■ WORK REQUEST
Each line of the records that includes "Profile" should be found and copied.

■ EXERCISE DATA

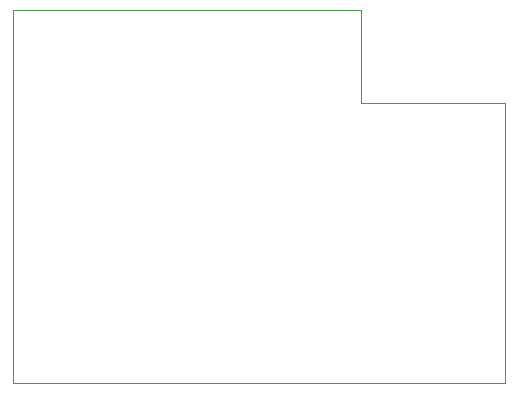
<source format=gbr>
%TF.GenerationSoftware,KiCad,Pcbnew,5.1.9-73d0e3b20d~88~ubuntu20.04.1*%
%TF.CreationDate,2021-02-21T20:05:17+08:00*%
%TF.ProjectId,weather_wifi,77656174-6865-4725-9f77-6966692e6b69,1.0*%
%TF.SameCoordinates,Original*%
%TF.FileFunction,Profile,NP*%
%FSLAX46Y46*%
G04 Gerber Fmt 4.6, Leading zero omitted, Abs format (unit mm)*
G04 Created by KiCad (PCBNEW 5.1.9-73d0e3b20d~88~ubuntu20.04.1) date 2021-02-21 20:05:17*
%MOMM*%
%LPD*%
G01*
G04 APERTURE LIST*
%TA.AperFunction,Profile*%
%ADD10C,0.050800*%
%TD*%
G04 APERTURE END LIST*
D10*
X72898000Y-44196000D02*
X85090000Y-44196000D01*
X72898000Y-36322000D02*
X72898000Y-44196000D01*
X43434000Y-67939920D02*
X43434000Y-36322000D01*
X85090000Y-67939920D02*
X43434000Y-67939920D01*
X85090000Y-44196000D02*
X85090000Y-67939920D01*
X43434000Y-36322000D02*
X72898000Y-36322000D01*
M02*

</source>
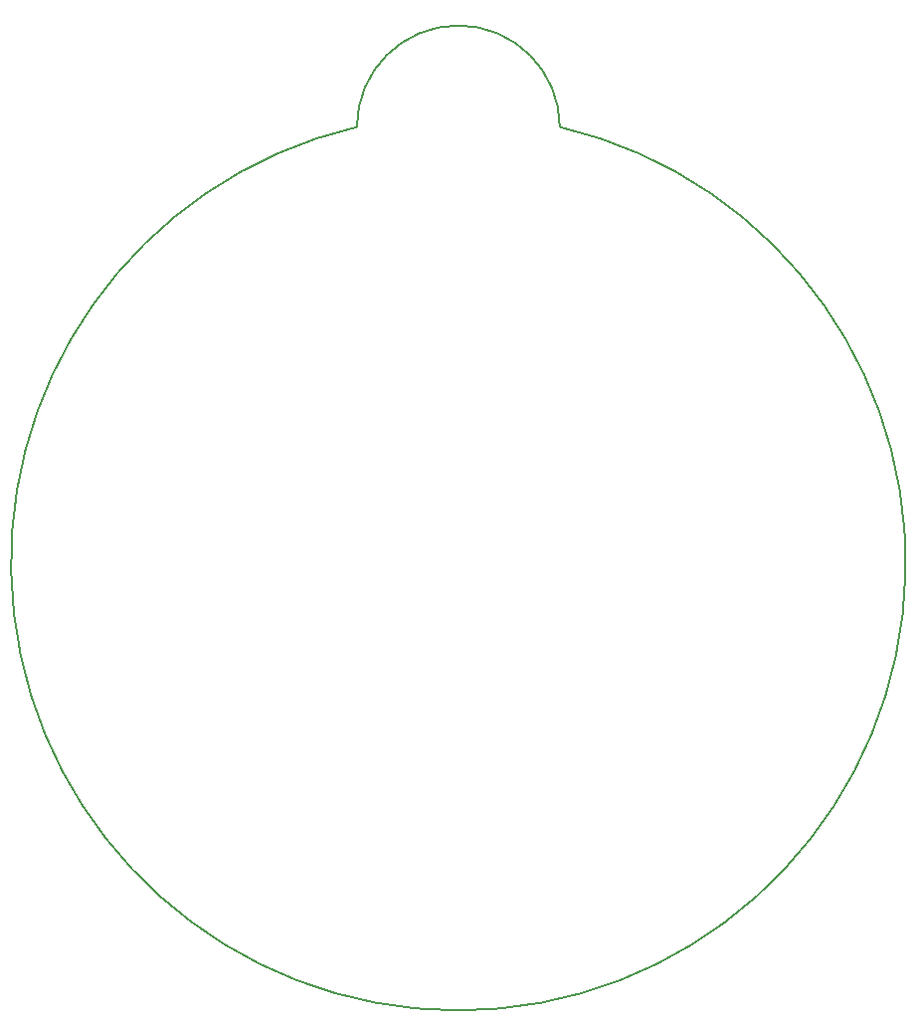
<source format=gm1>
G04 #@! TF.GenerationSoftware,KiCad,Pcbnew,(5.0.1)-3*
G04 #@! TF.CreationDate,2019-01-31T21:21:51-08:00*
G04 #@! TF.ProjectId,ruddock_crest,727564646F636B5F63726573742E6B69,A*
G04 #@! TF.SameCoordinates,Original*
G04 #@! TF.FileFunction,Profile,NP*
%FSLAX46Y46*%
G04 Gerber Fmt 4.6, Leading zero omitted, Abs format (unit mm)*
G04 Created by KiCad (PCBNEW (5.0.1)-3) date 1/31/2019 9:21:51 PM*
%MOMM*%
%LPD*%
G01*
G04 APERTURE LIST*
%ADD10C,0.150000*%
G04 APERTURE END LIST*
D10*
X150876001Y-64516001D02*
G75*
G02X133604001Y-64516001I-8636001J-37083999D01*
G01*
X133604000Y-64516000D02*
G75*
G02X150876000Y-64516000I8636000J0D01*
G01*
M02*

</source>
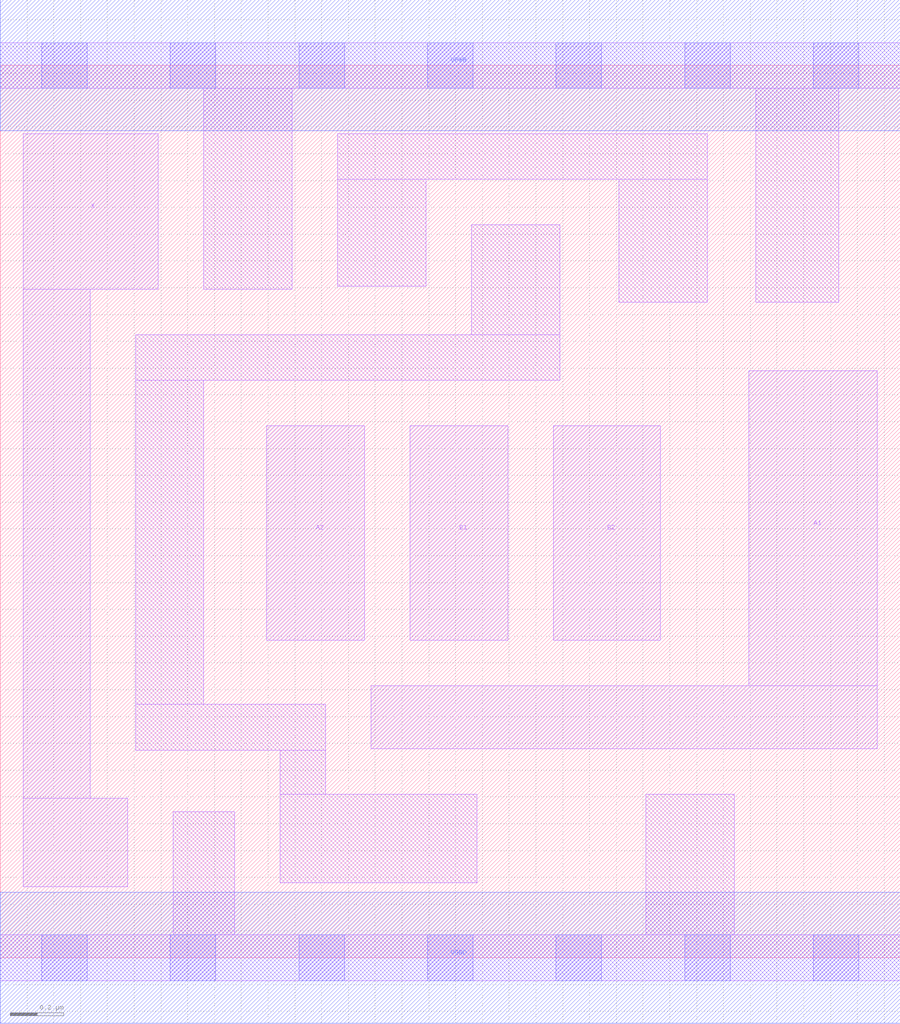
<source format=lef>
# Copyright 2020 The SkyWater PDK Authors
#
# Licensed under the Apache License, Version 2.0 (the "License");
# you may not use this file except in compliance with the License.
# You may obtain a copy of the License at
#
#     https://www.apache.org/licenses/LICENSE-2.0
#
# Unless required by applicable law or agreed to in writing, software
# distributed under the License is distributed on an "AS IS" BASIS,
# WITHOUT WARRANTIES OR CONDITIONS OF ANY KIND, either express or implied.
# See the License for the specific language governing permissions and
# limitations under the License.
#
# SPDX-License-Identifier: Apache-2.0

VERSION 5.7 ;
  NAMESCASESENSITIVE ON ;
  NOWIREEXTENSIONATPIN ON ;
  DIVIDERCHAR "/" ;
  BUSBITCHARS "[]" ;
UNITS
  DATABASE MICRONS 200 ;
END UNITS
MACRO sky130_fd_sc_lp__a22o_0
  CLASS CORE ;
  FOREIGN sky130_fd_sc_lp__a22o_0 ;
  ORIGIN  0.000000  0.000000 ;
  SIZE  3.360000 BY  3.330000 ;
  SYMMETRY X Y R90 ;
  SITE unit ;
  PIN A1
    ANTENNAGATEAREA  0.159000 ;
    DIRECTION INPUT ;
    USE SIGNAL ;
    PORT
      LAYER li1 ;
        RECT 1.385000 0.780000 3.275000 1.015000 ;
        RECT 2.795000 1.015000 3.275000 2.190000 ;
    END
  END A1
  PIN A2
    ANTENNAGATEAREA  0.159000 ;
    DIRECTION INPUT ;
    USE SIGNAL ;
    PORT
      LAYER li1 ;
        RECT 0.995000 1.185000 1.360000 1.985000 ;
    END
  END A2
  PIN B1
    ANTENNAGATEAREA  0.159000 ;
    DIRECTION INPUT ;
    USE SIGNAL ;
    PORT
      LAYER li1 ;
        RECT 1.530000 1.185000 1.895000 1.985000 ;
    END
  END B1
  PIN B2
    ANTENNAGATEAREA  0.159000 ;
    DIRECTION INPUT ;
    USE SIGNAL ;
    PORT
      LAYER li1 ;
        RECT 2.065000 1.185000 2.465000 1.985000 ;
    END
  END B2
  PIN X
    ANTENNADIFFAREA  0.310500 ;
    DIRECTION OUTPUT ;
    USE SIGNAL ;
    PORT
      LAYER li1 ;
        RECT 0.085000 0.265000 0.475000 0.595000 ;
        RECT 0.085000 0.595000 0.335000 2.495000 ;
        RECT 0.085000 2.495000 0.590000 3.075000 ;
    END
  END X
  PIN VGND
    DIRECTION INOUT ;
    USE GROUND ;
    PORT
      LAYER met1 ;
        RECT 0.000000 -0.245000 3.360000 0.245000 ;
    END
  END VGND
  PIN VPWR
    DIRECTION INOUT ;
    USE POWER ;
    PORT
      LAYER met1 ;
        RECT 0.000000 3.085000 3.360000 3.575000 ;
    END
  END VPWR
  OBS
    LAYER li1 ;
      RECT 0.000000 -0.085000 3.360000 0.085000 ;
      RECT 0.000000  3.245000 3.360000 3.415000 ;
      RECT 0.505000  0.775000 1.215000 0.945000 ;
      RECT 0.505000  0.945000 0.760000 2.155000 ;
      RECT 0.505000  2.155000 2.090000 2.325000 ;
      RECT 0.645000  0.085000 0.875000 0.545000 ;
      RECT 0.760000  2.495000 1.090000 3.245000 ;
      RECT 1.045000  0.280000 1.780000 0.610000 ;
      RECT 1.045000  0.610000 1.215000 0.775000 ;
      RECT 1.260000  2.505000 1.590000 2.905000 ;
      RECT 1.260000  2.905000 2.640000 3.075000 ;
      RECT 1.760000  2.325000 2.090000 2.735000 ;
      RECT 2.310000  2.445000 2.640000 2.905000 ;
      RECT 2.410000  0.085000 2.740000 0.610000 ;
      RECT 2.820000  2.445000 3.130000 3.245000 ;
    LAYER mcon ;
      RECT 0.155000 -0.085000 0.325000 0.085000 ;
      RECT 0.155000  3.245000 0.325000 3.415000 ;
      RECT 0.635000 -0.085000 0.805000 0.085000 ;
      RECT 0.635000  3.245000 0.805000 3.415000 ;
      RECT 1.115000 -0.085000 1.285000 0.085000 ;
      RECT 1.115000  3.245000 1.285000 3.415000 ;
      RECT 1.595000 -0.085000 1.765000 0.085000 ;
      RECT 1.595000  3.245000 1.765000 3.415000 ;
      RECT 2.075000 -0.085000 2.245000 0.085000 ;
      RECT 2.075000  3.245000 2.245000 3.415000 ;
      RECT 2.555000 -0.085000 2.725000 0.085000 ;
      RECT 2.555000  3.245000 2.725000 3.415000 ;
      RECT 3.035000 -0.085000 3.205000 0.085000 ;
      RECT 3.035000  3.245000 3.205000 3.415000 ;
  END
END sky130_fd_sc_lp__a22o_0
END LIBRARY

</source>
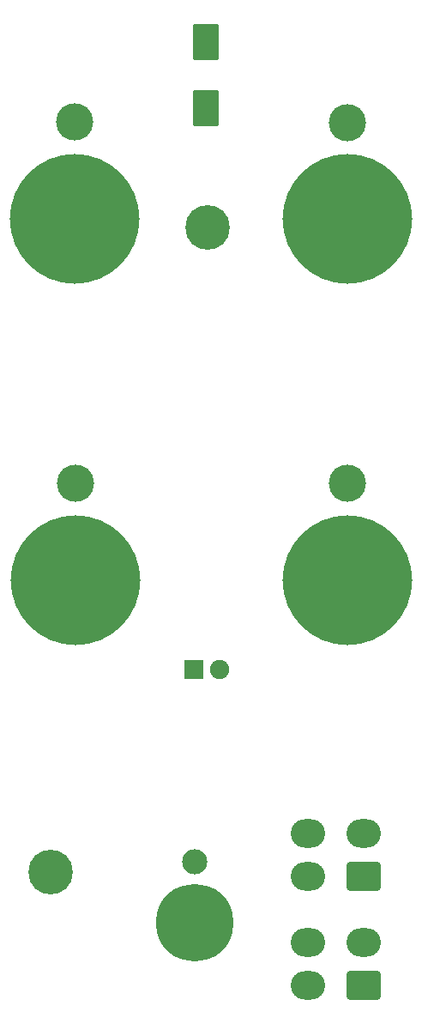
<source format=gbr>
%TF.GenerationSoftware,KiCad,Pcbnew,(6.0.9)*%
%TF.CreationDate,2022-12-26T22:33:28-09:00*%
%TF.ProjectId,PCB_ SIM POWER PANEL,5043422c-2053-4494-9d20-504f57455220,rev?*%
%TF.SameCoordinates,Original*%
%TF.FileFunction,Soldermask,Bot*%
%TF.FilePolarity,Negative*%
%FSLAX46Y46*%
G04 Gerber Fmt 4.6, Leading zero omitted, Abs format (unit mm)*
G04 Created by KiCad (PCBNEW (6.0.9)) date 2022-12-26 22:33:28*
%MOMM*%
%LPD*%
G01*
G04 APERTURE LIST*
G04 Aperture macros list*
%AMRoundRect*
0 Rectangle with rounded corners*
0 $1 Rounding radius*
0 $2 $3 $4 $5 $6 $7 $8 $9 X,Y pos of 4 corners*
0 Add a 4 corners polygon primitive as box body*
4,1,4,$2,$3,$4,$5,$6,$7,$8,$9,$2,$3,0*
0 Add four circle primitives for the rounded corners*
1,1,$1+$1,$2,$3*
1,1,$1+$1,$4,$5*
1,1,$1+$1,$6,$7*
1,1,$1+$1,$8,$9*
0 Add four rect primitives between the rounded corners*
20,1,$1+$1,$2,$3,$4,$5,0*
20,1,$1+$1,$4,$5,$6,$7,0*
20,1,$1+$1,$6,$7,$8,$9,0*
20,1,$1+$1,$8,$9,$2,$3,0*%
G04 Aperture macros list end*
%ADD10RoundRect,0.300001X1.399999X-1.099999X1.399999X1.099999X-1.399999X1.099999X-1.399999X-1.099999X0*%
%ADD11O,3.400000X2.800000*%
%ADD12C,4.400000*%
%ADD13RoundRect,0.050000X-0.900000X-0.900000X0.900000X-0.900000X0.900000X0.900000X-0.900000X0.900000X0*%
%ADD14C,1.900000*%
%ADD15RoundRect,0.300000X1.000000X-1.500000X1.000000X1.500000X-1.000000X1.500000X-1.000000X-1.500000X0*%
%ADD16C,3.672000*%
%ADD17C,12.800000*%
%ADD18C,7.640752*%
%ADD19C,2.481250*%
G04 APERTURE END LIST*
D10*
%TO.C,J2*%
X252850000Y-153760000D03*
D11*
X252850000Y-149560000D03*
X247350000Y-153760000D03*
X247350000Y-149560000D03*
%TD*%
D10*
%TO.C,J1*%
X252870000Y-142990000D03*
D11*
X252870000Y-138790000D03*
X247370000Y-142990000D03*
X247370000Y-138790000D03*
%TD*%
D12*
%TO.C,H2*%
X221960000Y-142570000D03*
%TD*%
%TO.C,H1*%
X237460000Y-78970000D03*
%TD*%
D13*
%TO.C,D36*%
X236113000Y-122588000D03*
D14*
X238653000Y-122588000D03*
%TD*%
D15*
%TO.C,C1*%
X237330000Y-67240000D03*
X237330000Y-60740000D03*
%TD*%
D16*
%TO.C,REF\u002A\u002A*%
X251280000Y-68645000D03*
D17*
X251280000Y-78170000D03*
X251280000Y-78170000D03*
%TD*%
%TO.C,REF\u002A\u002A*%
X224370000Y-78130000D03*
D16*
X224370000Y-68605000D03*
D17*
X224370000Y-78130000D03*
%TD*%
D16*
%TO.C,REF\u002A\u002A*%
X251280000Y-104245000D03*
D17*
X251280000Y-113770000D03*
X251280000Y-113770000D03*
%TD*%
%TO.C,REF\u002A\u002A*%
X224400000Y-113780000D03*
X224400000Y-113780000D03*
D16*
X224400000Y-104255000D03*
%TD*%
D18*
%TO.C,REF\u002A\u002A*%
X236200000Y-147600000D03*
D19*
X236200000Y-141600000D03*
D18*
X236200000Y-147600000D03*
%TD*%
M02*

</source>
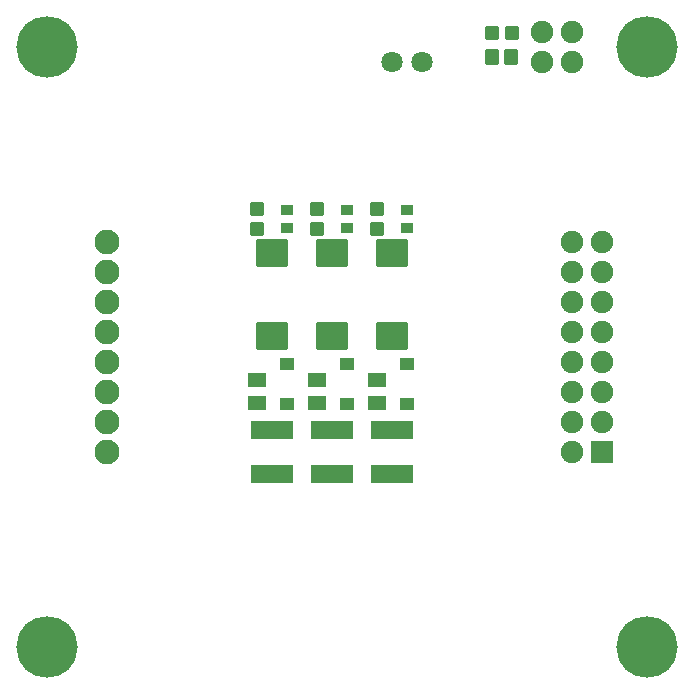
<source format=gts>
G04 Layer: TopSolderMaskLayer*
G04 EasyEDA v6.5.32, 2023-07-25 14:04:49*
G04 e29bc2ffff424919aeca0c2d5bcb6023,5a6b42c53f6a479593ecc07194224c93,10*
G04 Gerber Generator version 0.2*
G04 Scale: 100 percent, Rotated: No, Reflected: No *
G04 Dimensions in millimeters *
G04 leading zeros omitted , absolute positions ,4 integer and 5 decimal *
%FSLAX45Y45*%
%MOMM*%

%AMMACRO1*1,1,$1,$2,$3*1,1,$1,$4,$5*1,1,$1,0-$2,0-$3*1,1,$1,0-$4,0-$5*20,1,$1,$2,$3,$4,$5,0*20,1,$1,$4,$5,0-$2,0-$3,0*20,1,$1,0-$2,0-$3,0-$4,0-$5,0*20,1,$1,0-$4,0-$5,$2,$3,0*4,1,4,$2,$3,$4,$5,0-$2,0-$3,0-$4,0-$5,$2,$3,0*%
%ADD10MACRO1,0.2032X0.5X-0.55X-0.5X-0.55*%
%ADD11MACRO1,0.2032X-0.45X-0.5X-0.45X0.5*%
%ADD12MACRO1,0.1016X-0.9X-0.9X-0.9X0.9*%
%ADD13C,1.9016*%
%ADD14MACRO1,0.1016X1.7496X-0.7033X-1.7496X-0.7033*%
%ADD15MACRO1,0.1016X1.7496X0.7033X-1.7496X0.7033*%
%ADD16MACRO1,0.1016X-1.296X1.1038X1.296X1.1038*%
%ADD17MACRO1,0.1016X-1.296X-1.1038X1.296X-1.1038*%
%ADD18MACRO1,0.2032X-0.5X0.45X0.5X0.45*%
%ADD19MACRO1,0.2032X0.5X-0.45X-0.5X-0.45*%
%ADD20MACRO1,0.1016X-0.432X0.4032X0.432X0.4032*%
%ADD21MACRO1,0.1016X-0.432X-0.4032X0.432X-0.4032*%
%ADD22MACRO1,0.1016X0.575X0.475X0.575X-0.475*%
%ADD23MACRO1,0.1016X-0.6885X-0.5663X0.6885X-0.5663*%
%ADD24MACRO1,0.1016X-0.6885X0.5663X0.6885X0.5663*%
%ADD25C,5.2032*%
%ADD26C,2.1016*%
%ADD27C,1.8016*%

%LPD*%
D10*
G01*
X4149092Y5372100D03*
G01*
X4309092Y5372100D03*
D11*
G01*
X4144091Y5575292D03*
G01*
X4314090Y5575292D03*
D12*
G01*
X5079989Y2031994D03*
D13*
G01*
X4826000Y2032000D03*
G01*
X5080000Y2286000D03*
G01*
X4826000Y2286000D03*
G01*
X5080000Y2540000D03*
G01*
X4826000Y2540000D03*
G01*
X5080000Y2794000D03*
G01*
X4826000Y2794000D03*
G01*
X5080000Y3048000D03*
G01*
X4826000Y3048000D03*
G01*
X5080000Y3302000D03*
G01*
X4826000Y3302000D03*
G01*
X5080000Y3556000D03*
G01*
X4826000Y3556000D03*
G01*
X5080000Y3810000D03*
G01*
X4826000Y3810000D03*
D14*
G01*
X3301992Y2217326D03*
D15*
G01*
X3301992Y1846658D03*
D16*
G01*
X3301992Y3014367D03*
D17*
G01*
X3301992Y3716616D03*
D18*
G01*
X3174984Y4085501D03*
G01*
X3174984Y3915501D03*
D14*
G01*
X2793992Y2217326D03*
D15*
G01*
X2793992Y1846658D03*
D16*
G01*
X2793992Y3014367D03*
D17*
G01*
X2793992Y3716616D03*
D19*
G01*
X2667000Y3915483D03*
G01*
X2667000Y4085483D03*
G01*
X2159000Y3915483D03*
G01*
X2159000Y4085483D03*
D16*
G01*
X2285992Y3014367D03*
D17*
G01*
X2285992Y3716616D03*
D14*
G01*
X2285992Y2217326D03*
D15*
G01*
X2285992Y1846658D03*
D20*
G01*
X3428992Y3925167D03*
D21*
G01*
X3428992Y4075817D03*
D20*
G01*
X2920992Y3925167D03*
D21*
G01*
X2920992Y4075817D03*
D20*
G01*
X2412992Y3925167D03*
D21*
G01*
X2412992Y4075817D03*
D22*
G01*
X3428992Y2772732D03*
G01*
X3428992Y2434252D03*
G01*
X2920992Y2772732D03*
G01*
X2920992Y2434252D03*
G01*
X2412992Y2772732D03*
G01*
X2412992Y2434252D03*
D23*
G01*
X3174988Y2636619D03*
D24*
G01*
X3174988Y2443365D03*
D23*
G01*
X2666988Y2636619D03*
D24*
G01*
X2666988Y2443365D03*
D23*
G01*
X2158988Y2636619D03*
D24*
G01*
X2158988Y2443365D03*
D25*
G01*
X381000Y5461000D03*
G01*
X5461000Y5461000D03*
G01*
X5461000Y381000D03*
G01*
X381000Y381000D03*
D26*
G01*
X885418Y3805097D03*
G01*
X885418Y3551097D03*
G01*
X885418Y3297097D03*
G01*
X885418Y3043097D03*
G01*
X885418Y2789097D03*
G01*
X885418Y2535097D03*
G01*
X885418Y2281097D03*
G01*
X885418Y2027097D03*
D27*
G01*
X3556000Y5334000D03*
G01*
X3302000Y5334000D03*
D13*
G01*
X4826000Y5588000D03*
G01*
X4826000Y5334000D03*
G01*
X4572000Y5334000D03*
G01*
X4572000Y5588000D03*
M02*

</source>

■ WRITTEN SOLUTION
%TF.FileFunction,Profile,NP*%
%TA.AperFunction,Profile*%
G04 #@! TF.FileFunction,Profile,NP*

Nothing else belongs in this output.